■ **TASK ITEM**: Return the records exactly, with nothing added.

==============================

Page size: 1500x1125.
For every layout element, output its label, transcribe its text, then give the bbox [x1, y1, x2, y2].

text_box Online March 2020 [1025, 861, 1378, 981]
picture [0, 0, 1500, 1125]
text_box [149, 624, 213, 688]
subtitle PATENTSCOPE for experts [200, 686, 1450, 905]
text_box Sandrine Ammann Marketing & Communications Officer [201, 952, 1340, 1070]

==============================

■ **RESULT OF THIS TASK**:
Page size: 1500x1125.
For every layout element, output its label, transcribe its text, then give the bbox [x1, y1, x2, y2].

text_box Online March 2020 [1025, 861, 1378, 981]
picture [0, 0, 1500, 1125]
text_box [149, 624, 213, 688]
subtitle PATENTSCOPE for experts [200, 686, 1450, 905]
text_box Sandrine Ammann Marketing & Communications Officer [201, 952, 1340, 1070]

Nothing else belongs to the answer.